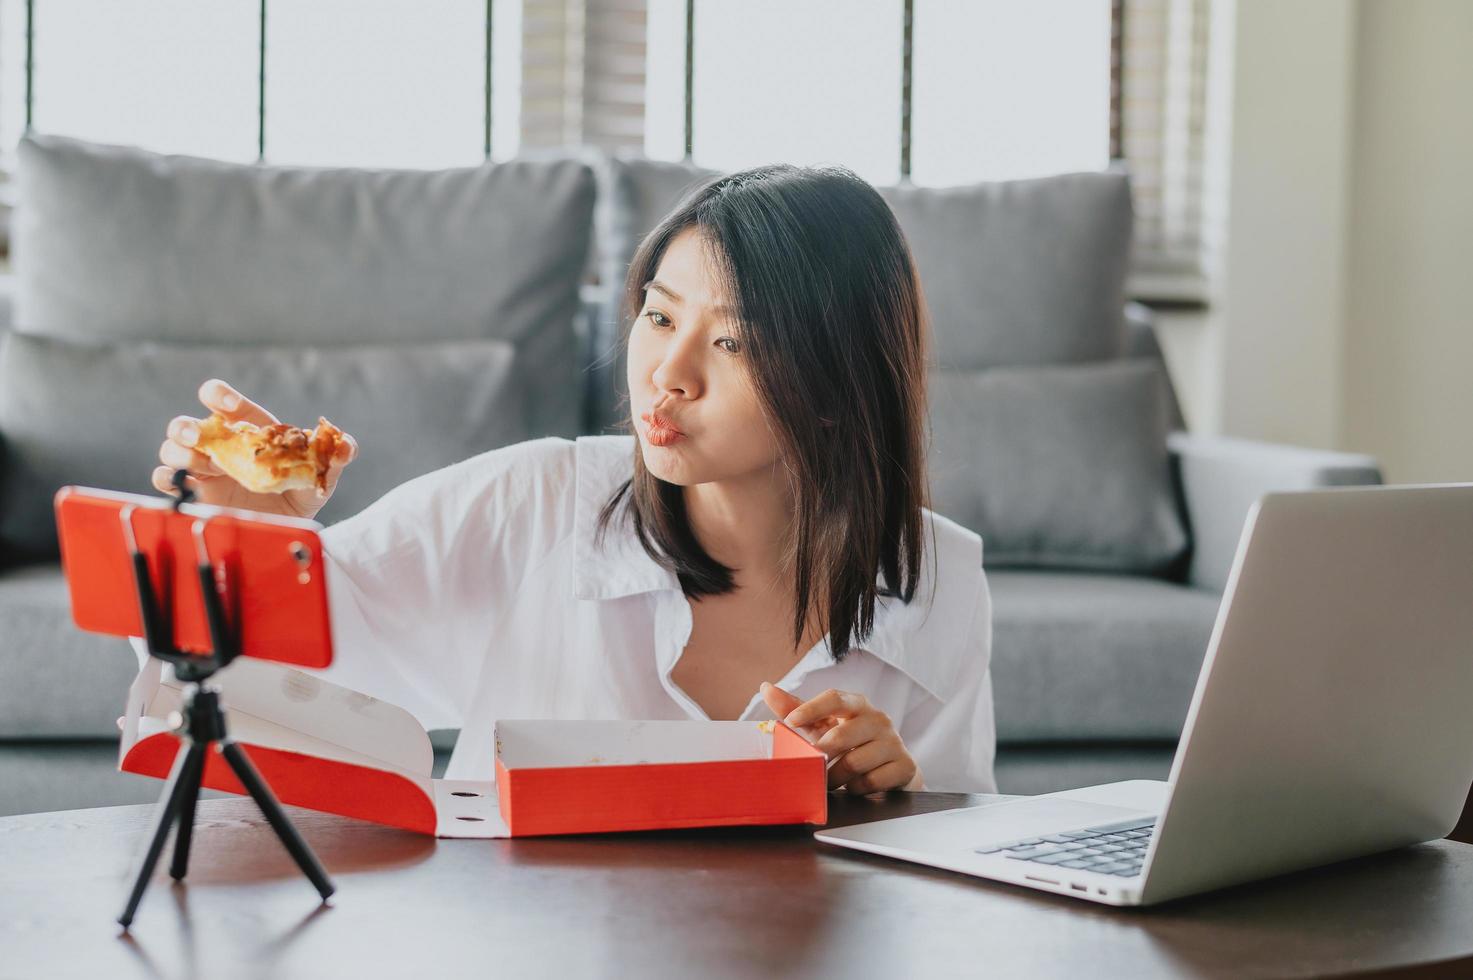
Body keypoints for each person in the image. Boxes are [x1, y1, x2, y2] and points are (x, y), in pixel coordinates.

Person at [151, 164, 997, 794]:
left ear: (836, 384)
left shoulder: (940, 577)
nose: (668, 374)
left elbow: (958, 891)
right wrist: (247, 535)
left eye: (732, 343)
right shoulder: (537, 499)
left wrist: (894, 793)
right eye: (659, 316)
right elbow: (263, 682)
******************************
_What to work on_
Could you output the full set of entries exactly, skipping every picture?

_Exercise solution_
Body keypoints for each person in the image. Boxes are [x1, y1, x2, y2] and points are (x, y), in pixel coordinates.

Person at [151, 164, 997, 794]:
left ear: (836, 384)
left shoulder: (940, 577)
nose: (668, 374)
left elbow: (958, 891)
right wrist: (247, 535)
left eye: (732, 343)
right shoulder: (537, 499)
left wrist: (894, 793)
right eye: (659, 316)
right elbow: (263, 682)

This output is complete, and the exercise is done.